Wie Geht's, Wesel Plädoyer für den Esel

Wesel · Wesel sucht ein neues Stadtlogo, Deutschland eine neue Bundesregierung. In beiden Fällen sind kluge Köpfe gefragt, nur in einem Fall sollte ein Esel eine Rolle spielen.

Die Kritik der Weseler Kreativindustrie an der Stadtverwaltung reißt nicht ab. Einen Wettbewerb lobt die Stadt Wesel aus, Studenten der Hochschule Rhein-Waal sollen ein neues Stadtlogo erfinden. Die Kreativindustrie in Wesel fühlt sich übergangen.

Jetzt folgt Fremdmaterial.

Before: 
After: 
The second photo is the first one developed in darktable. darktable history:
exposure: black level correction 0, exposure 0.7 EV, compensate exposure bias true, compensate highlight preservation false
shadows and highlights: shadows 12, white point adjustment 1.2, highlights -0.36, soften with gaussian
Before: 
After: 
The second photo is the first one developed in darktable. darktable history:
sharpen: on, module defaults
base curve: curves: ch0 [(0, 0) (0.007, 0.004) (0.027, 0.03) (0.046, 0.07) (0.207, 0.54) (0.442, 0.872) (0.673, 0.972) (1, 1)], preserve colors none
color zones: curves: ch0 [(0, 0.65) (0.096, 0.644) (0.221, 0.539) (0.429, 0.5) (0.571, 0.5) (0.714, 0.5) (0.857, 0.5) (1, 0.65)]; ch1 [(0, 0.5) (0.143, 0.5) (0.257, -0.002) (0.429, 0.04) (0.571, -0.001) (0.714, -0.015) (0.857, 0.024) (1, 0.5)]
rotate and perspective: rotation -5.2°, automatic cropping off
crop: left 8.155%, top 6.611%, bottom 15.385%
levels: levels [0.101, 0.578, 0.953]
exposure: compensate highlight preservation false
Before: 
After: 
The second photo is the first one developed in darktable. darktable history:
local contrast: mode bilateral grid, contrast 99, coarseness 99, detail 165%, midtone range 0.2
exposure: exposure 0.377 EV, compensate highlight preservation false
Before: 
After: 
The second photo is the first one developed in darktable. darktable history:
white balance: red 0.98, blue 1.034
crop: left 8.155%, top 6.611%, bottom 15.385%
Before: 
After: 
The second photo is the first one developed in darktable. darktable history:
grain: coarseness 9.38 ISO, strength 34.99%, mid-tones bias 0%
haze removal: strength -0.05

Ortsansässige Unternehmen und Einzelkämpfer seien nicht gefragt worden, lautet die Kritik. Natürlich ist der Ruf der Weseler Kreativen verständlich. Aber ist er auch berechtigt?

Der Ruf nach Studenten wird schnell laut, wenn Städte nach kreativen Lösungen für Probleme suchen. Einen Wettbewerb an der Universität auszuloben kostet am Ende weniger, als ein Logo von einem professionellen Grafiker erstellen zu lassen. Manchmal entsteht daraus aber leider auch ein Gefühl, weniger verpflichtet zu sein, Ideen auch tatsächlich umzusetzen. Diese Erfahrung hat Wesel im Falle des Hafens gemacht. Neue Nutzungsideen wurden gesucht, kreative Vorschläge wurden eingereicht. Am Ende wurde keine der Ideen umgesetzt. Stattdessen entsteht dort ein Industriehafen. Wird im Falle der Weseler Logosuche mehr auf die Meinung der Studenten gehört?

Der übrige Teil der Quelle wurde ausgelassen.